Spencer framed his pitch around two tools he said he would deploy immediately: a strategy innovation team to examine every department for inefficiencies, and a publicly visible transparency portal on the county website that would list schedules, votes and commissioners’ attendance. "If we have to raise taxes, then it'll be on the ballot," Spencer said, adding that three commissioners alone should not make a decision that affects all taxpayers.

Why it matters: Spencer’s proposals touch on core decisions the county makes about services, salaries and borrowing. He insists a systematic audit can find savings — citing Orem’s outside review, which he said cost roughly $160,000–$200,000 and returned about $1.7 million in savings — and that publishing clear, layperson-friendly budget summaries would make tax requests easier for voters to evaluate.

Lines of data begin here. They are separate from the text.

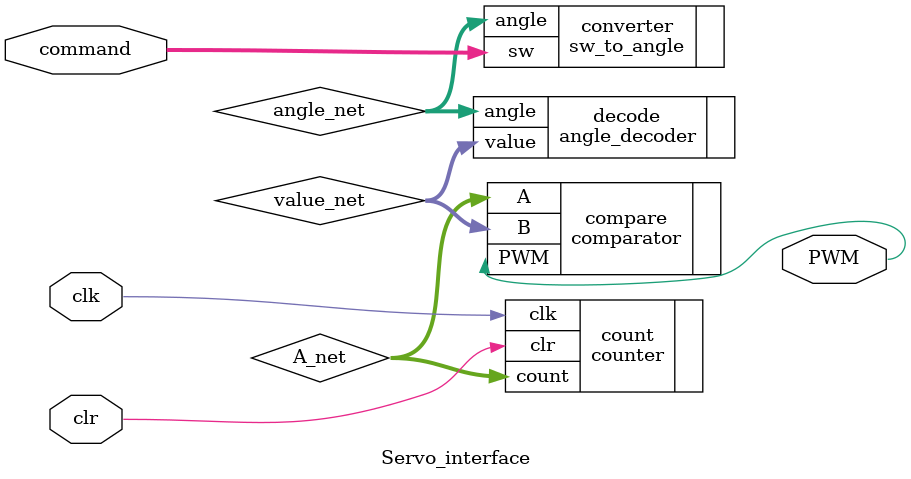
<source format=v>
`timescale 1ns / 1ps

module Servo_interface (
    input [31:0] command,
    input clr,
    input clk,
    output PWM
    );
    
    wire [19:0] A_net;
    wire [19:0] value_net;
    wire [8:0] angle_net;
    
    // Convert the incoming switch value
    // to an angle.
    sw_to_angle converter(
        .sw(command),
        .angle(angle_net)
        );
    
    // Convert the angle value to 
    // the constant value needed for the PWM.
    angle_decoder decode(
        .angle(angle_net),
        .value(value_net)
        );
    
    // Compare the count value from the
    // counter, with the constant value set by
    // the switches.
    comparator compare(
        .A(A_net),
        .B(value_net),
        .PWM(PWM)
        );
      
    // Counts up to a certain value and then resets.
    // This module creates the refresh rate of 20ms.   
    counter count(
        .clr(clr),
        .clk(clk),
        .count(A_net)
        );
        
endmodule

</source>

Spencer described concrete targets. He criticized growth in the county commission office staff (saying it grew from six to roughly 20) and questioned recent commissioner pay increases — saying commissioner pay rose from about $117,000 to $170,000 over five years — as examples of areas where the audit would focus. He also proposed a monthly electronic newsletter so constituents could follow commission votes and reasoning.

At the podcast, host Charles Maxwood summarized and pressed Spencer on implementation details, including whether auditors would be independent and how recommendations would translate into savings. Spencer said the audit would be independent and that savings would be documented in the transparency portal so residents could evaluate results. "You can show in the transparency portal: 'Hey, we cut the budget by this. This is what we did,'" he said.

Spencer said he supports core public safety and infrastructure spending — naming the sheriff and jail as priorities — while seeking efficiency elsewhere. He also repeated his pledge to put any necessary tax increase before voters rather than approve it solely through the commission.

Spencer closed the segment by directing listeners to his campaign website and contact information for donations and outreach.